Когда я дохожу до кремовой стены, там тоже клубится пыль, но здесь она поднимается к свету, а воздух прохладнее. Я кладу руку на приспособление для сидения. Через минуту я должна буду вернуться. Но сейчас я должна что-то сделать. Я уже не помню, что именно, но знаю, что это важно. И если я спрошу, то кто-нибудь мне непременно скажет.
Фаршированный хлеб – намазанный маслом и набитый начинкой – порезан на квадратики, и я слышу, как у меня урчит в животе. Но я не знаю, что мне с ними делать. Затем я вижу, как какой-то мужчина берет один кусок и, сжав в пальцах и чавкая жирными губами, кусает. Мне делается противно, но я все равно повторяю его действия, набивая себе рот хлебом. Кусок скользит вдоль моего языка – холодный, острый и какой-то несвежий. Кто-то подходит ко мне и улыбается, и тогда я в спешном порядке ухожу. Скрываюсь в кухне. Здесь тепло, горит плита; она гудит, как будто смеется себе под нос, облачившись в собственные горячие черные одежды.
– Передай мне, пожалуйста, нож, моя дорогая, – говорит краснолицая особа, похожая на домохозяйку.
Я обвожу взглядом комнату, но не могу сообразить, что ей нужно, поэтому сквозь стеклянные двери выхожу во дворик. Большая его часть занята такими полыми штуками, но не лодками. Они полны цветов – огромных розовых цветов, что покачиваются на ветру. Зато в паре шагов от меня есть скамья, и я сажусь на нее. Высокая женщина выносит мне кусок вишневого пирога. Она так и говорит – это вишневый пирог – и дает его мне.
– Как ты себя чувствуешь? – спрашивает она и тоже присаживается.
– Разве я болела?
– По крайней мере, ты должна попрощаться, – говорит она.
– А что, они уже уехали? Я так и не поймала букет.
– Мама, это похороны. На похоронах не бросают букетов.
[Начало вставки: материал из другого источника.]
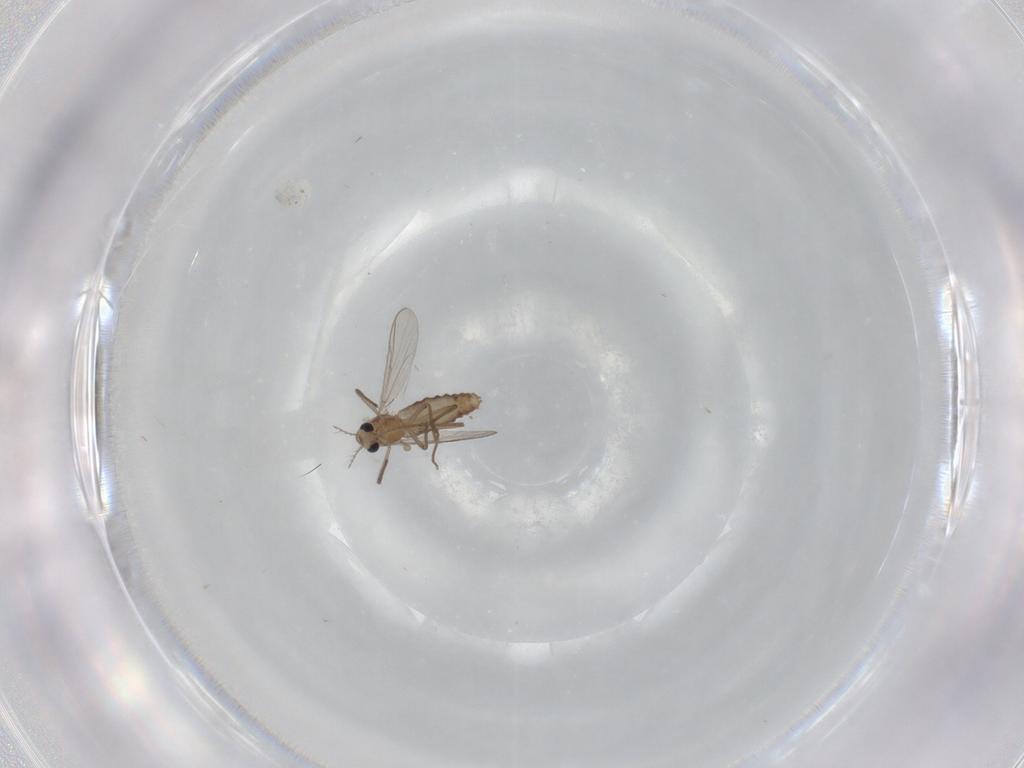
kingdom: Animalia
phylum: Arthropoda
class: Insecta
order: Diptera
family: Chironomidae
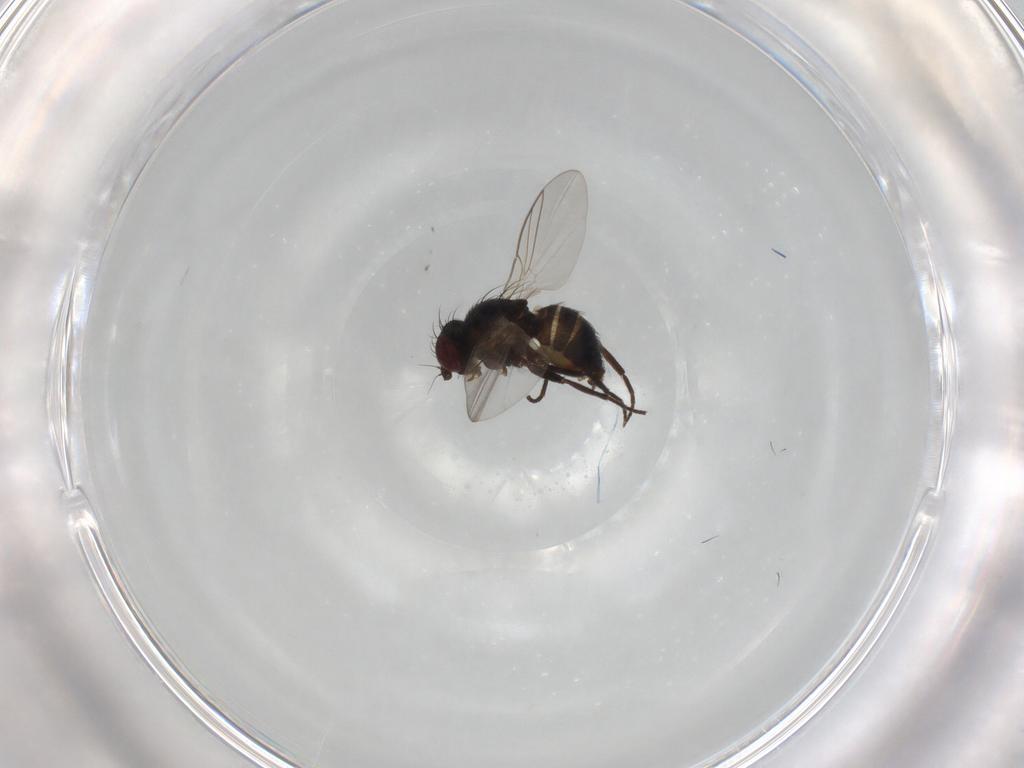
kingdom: Animalia
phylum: Arthropoda
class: Insecta
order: Diptera
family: Agromyzidae
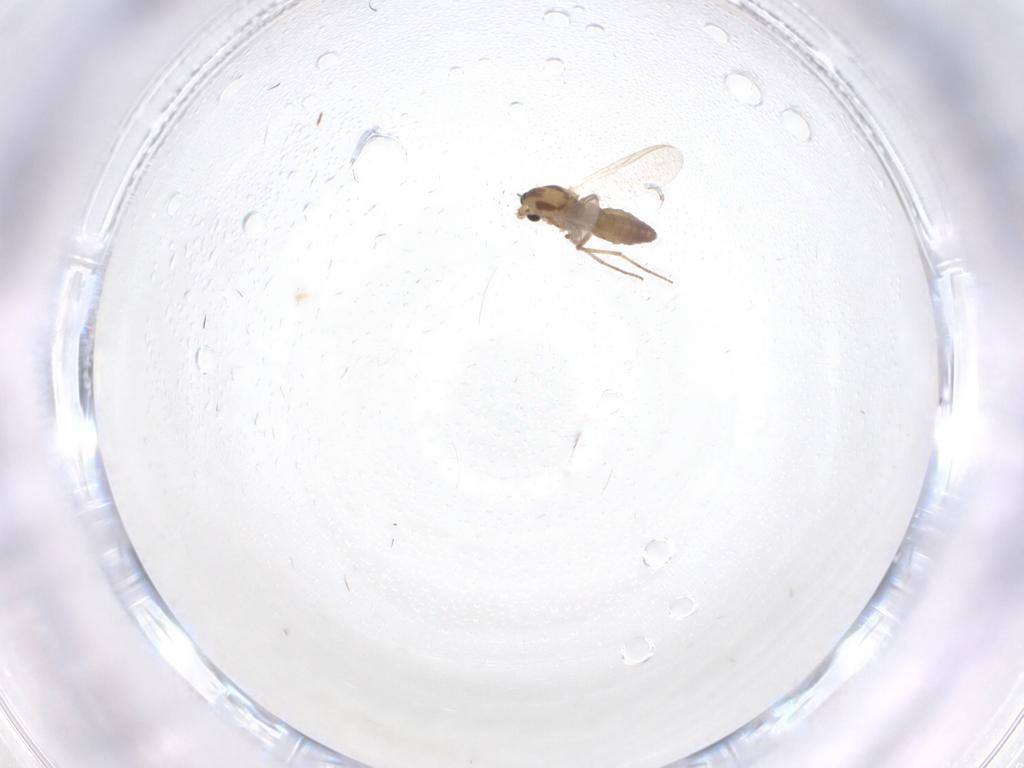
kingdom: Animalia
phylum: Arthropoda
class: Insecta
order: Diptera
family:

Она улыбается мне, потом прикрывает рот рукой и смотрит назад в дом. Я тоже смотрю мимо нее на колышущиеся цветы. Сад очень симпатичный, но он не мой.
– Где мы? – спрашиваю я.
– Дома у Питера.
– Не доверяю я ему, – говорю я. – Он плохо присматривает за матерью.
– Теперь уже все равно, мама.
– Как ты можешь говорить такое!
Из дверей выходит светловолосая девушка. Ее голова все в кудряшках.
– Мам, Питер хочет с тобой поговорить.
Мне кажется, я ее знаю.
– Это моя дочь? – спрашиваю я у сидящей рядом со мной женщины и указываю на девушку.
– Внучка, – отвечает женщина.
Девушка смеется.
– Ты слишком стара, чтобы быть моей матерью.
– Неужели?
– Тебе уже восемьдесят один.
Я смотрю на незнакомую мне девушку. Интересно, почему она мне лжет? Или она думает, что это смешно?
– Эта девушка сумасшедшая, – говорю я. – Она того и гляди заявит, что мне все сто.
Входит какой-то мужчина, и женщина встает.
– Я уже сказала вам? – спрашиваю я. – Элизабет пропала. Я все время проверяю ее дом, но мне никто не отвечает.
– Не обращайте внимания, – говорит женщина и кладет руку на плечо мужчине. – Я ей сказала.
Я вижу, что они не желают меня слушать, не воспринимают меня серьезно. Бедняжка Элизабет, с ней могло произойти все, что угодно. Может, она уже умерла, и никто даже пальцем не пошевелит, чтобы ей помочь.